[Start of section]

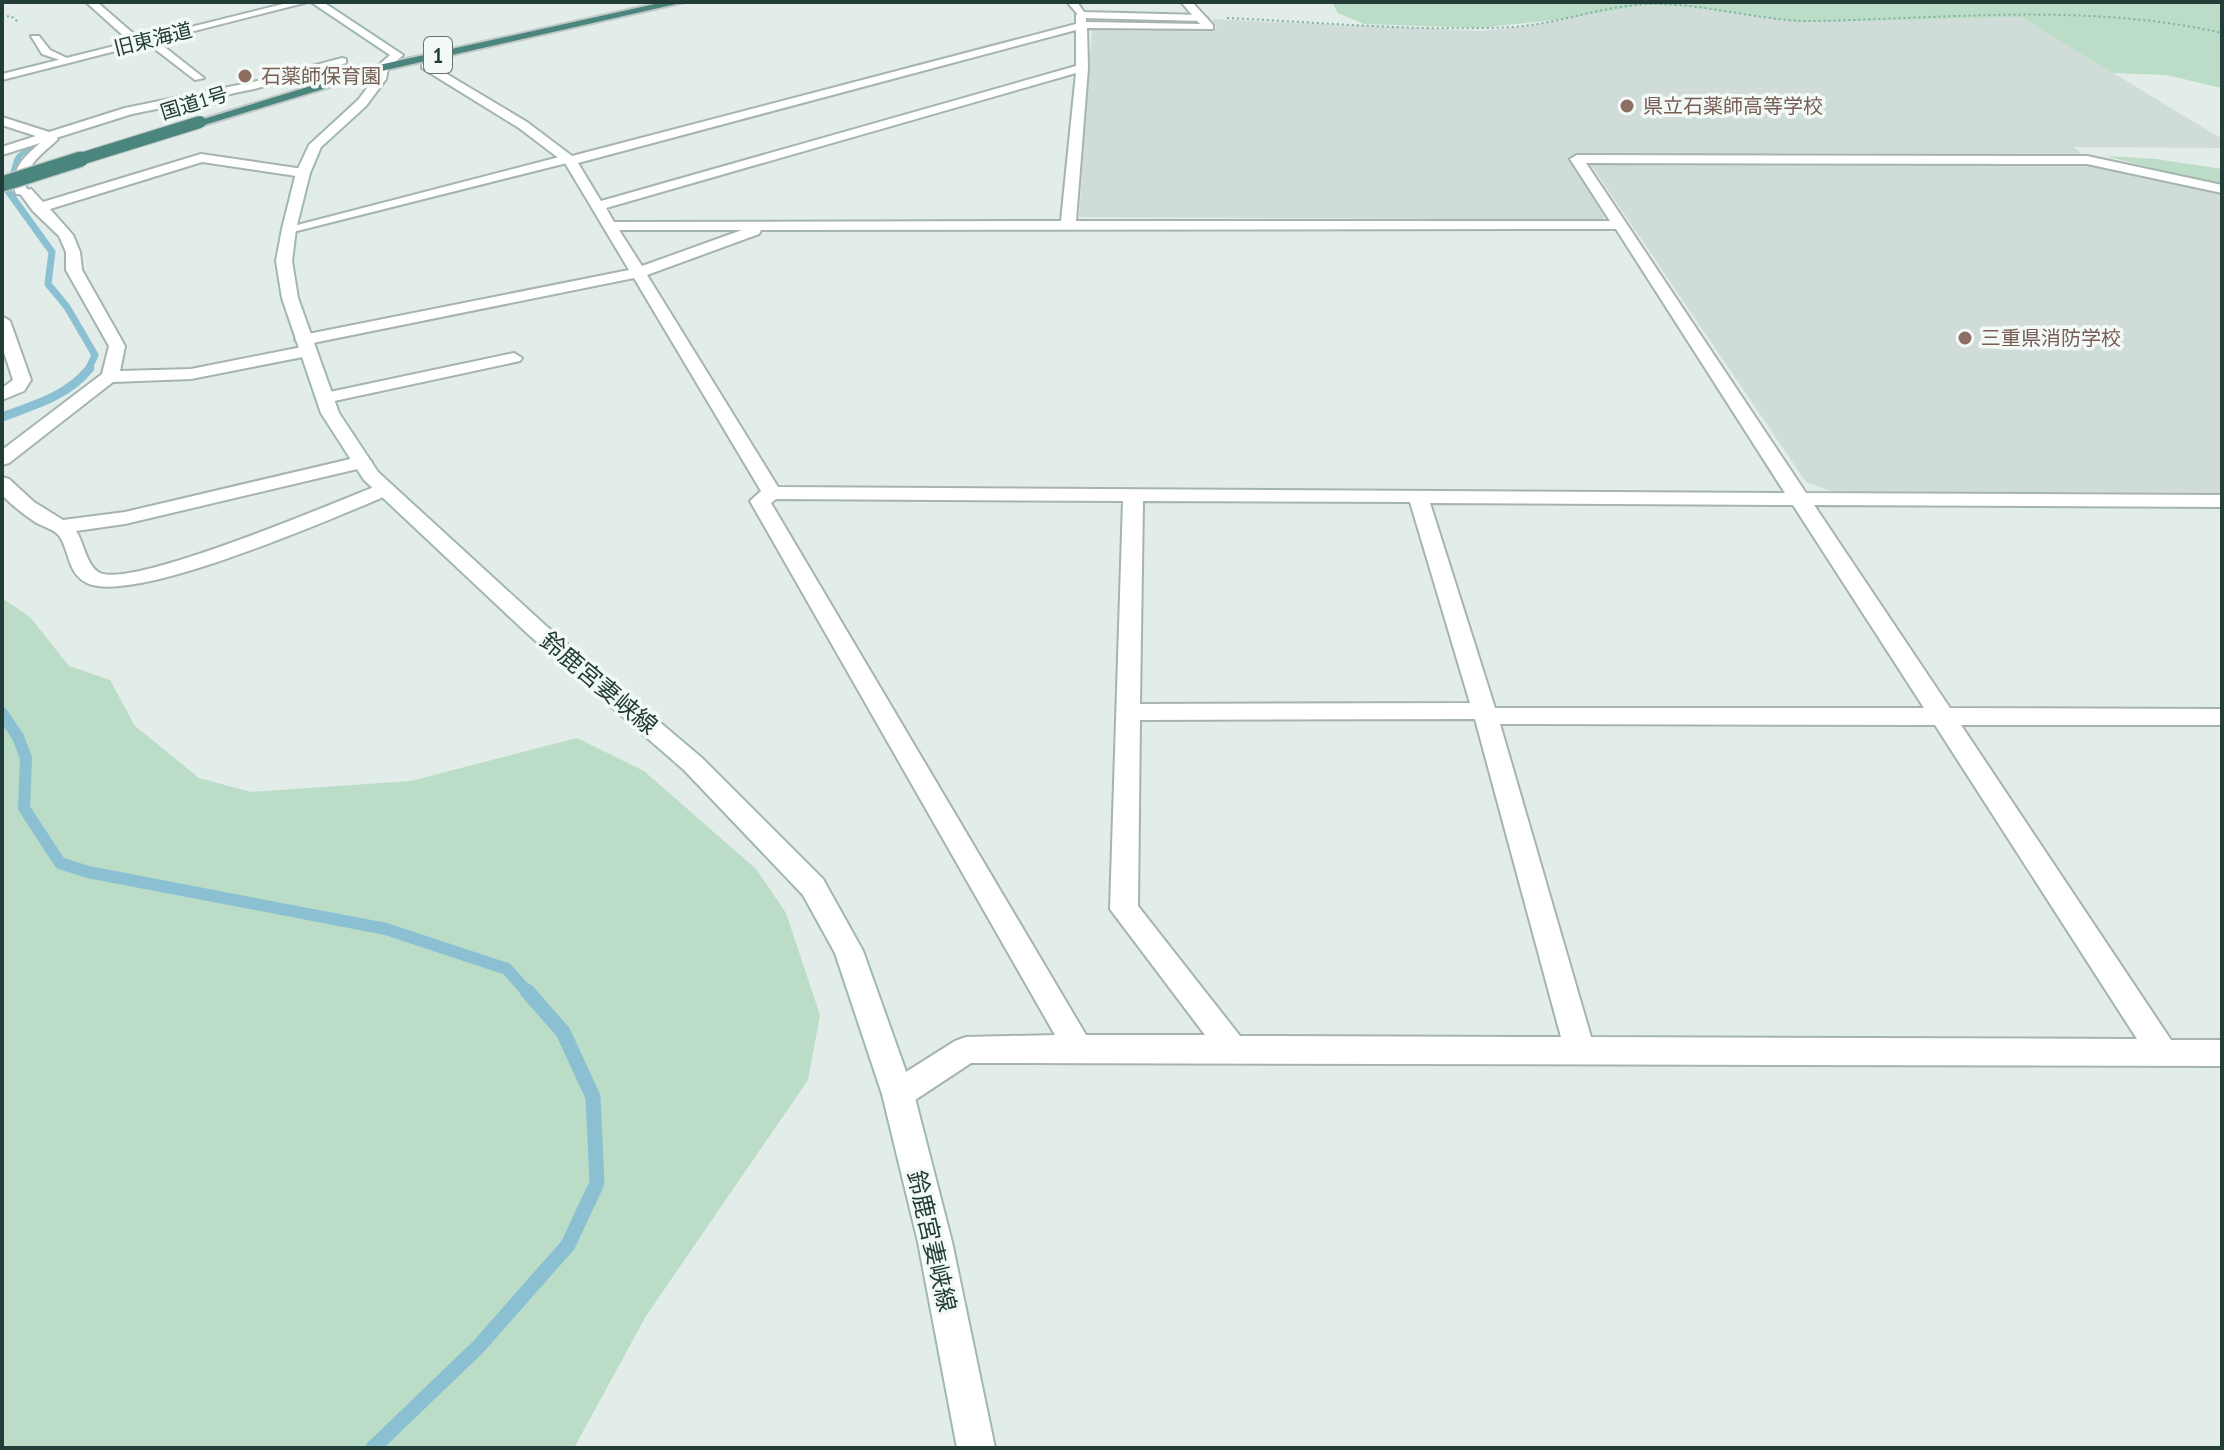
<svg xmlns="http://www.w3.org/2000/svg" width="2224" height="1450" font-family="'PT Sans Narrow','Noto Sans JP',sans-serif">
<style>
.built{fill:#d0dcd8}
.green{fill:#bbddc7}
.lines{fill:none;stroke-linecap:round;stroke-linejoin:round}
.stream-far4{stroke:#8ac0d1;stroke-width:5}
.stream-far3{stroke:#8ac0d1;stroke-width:7}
.stream-far2{stroke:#8ac0d1;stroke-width:9}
.stream-far1{stroke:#8ac0d1;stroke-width:12}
.stream{stroke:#8ac0d1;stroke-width:15}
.service-casing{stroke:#a5b4b0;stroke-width:4}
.minor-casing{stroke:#a5b4b0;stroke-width:4}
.secondary-casing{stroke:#a0b8b2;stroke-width:4}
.trunk-casing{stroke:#c1c9c7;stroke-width:4}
.path{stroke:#83b0a5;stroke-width:2;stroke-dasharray:2 3;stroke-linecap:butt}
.service{fill:#fff;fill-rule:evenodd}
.minor{fill:#fff;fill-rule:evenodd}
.secondary{fill:#fff;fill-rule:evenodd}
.trunk{fill:#4a867d;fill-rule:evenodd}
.trunk-bridge-far1-casing{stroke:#c1c9c7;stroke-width:14;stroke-linecap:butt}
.trunk-bridge-casing{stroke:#c1c9c7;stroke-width:18;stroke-linecap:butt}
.trunk-bridge-far1{stroke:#4a867d;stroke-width:12}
.trunk-bridge{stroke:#4a867d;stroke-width:15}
.education-dot{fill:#8d6e63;stroke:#f3f9f6;stroke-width:3}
.labels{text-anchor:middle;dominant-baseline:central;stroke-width:7;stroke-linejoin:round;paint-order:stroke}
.far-street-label{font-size:20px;fill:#223d38;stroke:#f3f9f6}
.far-education-label{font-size:20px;fill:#785e54;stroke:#f3f9f6;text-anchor:start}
.shield{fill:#f3f9f6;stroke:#617571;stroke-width:2}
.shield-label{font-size:22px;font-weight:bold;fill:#223d38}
.street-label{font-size:24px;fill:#223d38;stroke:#f3f9f6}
</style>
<rect width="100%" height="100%" fill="#e2ece9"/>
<path class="built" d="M 1645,5 L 1689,7 L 1797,23 L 2021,17 L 2222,139 L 2222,148 L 2074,147 L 2084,156 L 1569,156 L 1605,217 L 1601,220 L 1079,217 L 1092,29 L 1217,28 L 1212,19 L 1479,31 L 1519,27 Z
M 1594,163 L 2092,164 L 2222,193 L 2222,493 L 1831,491 L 1806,482 L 1591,165 Z"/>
<path class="green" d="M 1332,2 L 2222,2 L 2222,88 L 2166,75 L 2113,73 L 2021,17 L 1797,23 L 1689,7 L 1645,5 L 1564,19 L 1478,28 L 1364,24 L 1338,13 Z
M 2106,156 L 2156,159 L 2222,169 L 2222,183 L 2208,183 Z
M 2,598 L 30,617 L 69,666 L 110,680 L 135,726 L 199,778 L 251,792 L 411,781 L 577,738 L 644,771 L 756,869 L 786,913 L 820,1015 L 808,1080 L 646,1316 L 574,1448 L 2,1448 Z"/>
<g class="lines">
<path class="stream-far4" d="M 17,161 L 19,156 L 36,143"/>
<path class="stream-far3" d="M 18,159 L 8,191 L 52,252 L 48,284 L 67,307 L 95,355 L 88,370"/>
<path class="stream-far2" d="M 2,417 C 34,405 68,396 90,368"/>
<path class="stream-far1" d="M 2,713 L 18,737 L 26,758 L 24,808 L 60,863 L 88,872 L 386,929 L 507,969 L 528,993"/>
<path class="stream" d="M 373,1448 L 478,1347 L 568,1245 L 597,1183 L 593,1097 L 563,1032 L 527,991"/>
<g class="service-casing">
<path id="service" d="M 86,2 L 97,2 L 135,35 L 153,38 L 204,78 L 195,80 L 147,43 L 127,39 Z
M 1067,2 L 1077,2 L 1084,12 L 1202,15 L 1207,18 L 1202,21 L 1081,18 Z
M 31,36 L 39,36 L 50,50 L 69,59 L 69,63 L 42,54 Z
M 44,134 L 52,134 L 58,139 C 43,154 24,164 26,188 L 32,192 L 30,195 L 16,194 C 7,170 28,153 45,139 Z
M 567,155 L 573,159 L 571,162 L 289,233 L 282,229 Z
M 514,353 L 522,358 L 520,361 L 325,403 L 317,398 L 325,393 Z"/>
</g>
<g class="minor-casing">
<path id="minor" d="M 291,2 L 308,2 L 2,80 L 2,74 Z
M 1181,2 L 1192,2 L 1213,25 L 1213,29 L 1087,28 L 1088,68 L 1076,221 L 1610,221 L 1570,159 L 1577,155 L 2087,156 L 2222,185 L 2222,193 L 2087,164 L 1586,163 L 1806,493 L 2222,495 L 2222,507 L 1814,505 L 1950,708 L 2222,709 L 2222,725 L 1961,725 L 2171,1040 L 2222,1040 L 2222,1066 L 971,1063 L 909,1104 L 898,1108 L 887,1104 L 882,1094 L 887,1084 L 955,1041 L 966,1037 L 1055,1035 L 750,501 L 761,491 L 634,278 L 303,345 L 295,340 L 303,335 L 629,270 L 565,163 L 519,128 L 422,68 L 422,64 L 430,64 L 527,122 L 572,156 L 1076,24 L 1076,15 L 1081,12 L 1086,15 L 1086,22 L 1200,24 ZM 1076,30 L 1076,66 L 601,201 L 578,163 ZM 1076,73 L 1061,221 L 614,222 L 606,208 ZM 1616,229 L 1785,493 L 778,487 L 647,275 L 759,234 L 761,230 ZM 619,230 L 742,230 L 642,266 ZM 776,499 L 1123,501 L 1110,909 L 1205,1035 L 1086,1035 L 771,503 ZM 1143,501 L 1410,502 L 1470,703 L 1140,704 ZM 1430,503 L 1793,505 L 1924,708 L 1495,708 ZM 1475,719 L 1561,1037 L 1240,1036 L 1138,906 L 1140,720 ZM 1500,724 L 1935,725 L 2137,1039 L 1591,1037 Z
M 342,58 L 346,59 L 346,63 L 254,89 L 132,114 L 2,155 L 2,147 L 36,136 L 2,125 L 2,117 L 49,132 L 125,108 L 253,82 Z
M 201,154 L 303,169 L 310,173 L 303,177 L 202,162 L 50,209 L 73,235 L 80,252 L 82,270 L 125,346 L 120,371 L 191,369 L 307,346 L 315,351 L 313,355 L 191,379 L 113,382 L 9,463 L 2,465 L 2,450 L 102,374 L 109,346 L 66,270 L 66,252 L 59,236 L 33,211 L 19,192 L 31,189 L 43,202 Z
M 2,316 L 10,321 L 31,380 L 24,391 L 2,400 L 2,388 L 13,380 L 2,346 Z
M 363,456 L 372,462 L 370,466 L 125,524 L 76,531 C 84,542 86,566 100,573 C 134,588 336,502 379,485 L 386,483 L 396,489 L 393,493 C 340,515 134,606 87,583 C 68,574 70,553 60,537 C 55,529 43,527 35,522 C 23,514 12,505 2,495 L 2,477 L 9,479 L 34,502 L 63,520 L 125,512 Z"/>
</g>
<g class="secondary-casing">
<path id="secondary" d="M 311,2 L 323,2 L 403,55 L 388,68 L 386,79 L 366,106 L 321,147 L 310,173 L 296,229 L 292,261 L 298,298 L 339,413 L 378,472 L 545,625 L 702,758 L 823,879 L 863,951 L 914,1094 L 952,1242 L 995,1448 L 957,1448 L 918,1242 L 882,1094 L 835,953 L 803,895 L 684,770 L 529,635 L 364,480 L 321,413 L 282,298 L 276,261 L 282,229 L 296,173 L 309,145 L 358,100 L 374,79 L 379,65 L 390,55 Z"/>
</g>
<g class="trunk-casing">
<path id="trunk" d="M 664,2 L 685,2 L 386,70 L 204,125 L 194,122 L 379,65 Z"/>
</g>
<path class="path" d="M 2,17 L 11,16 L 18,22
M 1227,18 C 1321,22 1417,32 1512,27 C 1560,24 1606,4 1655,4 C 1709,4 1763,22 1817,21 C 1951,18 2091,3 2222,33"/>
<use href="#service" class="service"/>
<use href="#minor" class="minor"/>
<use href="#secondary" class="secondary"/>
<use href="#trunk" class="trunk"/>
<g class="trunk-bridge-far1-casing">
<path id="trunk-bridge-far1" d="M 74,161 L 200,122"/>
</g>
<g class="trunk-bridge-casing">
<path id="trunk-bridge" d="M 2,184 L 81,159"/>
</g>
<use href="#trunk-bridge-far1" class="trunk-bridge-far1"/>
<use href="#trunk-bridge" class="trunk-bridge"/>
</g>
<g class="education-dot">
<circle cx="245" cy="76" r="8"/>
<circle cx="1627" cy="106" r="8"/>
<circle cx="1965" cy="338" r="8"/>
</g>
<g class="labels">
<g class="far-street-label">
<text transform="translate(153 39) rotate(-14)">旧東海道</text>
<text transform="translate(194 103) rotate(-17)">国道1号</text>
</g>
<g class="far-education-label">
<text x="261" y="76">石薬師保育園</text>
<text x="1643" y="106">県立石薬師高等学校</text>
<text x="1981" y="338">三重県消防学校</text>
</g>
<rect class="shield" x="424" y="37" width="28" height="36" rx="6"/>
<g class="shield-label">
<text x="438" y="55">1</text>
</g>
<g class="street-label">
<text transform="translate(599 683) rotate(40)">鈴鹿宮妻峡線</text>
<text transform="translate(932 1241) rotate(77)">鈴鹿宮妻峡線</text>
</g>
</g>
<rect width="2224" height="1450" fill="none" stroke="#223d38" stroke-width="8"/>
</svg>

[End of section]

- _Directions for this task_
No line before the one containing "664,2 L 685,2" should be copied; restate that line and all the rest through the end of the data above word for word.

- _Answer section_
<path id="trunk" d="M 664,2 L 685,2 L 386,70 L 204,125 L 194,122 L 379,65 Z"/>
</g>
<path class="path" d="M 2,17 L 11,16 L 18,22
M 1227,18 C 1321,22 1417,32 1512,27 C 1560,24 1606,4 1655,4 C 1709,4 1763,22 1817,21 C 1951,18 2091,3 2222,33"/>
<use href="#service" class="service"/>
<use href="#minor" class="minor"/>
<use href="#secondary" class="secondary"/>
<use href="#trunk" class="trunk"/>
<g class="trunk-bridge-far1-casing">
<path id="trunk-bridge-far1" d="M 74,161 L 200,122"/>
</g>
<g class="trunk-bridge-casing">
<path id="trunk-bridge" d="M 2,184 L 81,159"/>
</g>
<use href="#trunk-bridge-far1" class="trunk-bridge-far1"/>
<use href="#trunk-bridge" class="trunk-bridge"/>
</g>
<g class="education-dot">
<circle cx="245" cy="76" r="8"/>
<circle cx="1627" cy="106" r="8"/>
<circle cx="1965" cy="338" r="8"/>
</g>
<g class="labels">
<g class="far-street-label">
<text transform="translate(153 39) rotate(-14)">旧東海道</text>
<text transform="translate(194 103) rotate(-17)">国道1号</text>
</g>
<g class="far-education-label">
<text x="261" y="76">石薬師保育園</text>
<text x="1643" y="106">県立石薬師高等学校</text>
<text x="1981" y="338">三重県消防学校</text>
</g>
<rect class="shield" x="424" y="37" width="28" height="36" rx="6"/>
<g class="shield-label">
<text x="438" y="55">1</text>
</g>
<g class="street-label">
<text transform="translate(599 683) rotate(40)">鈴鹿宮妻峡線</text>
<text transform="translate(932 1241) rotate(77)">鈴鹿宮妻峡線</text>
</g>
</g>
<rect width="2224" height="1450" fill="none" stroke="#223d38" stroke-width="8"/>
</svg>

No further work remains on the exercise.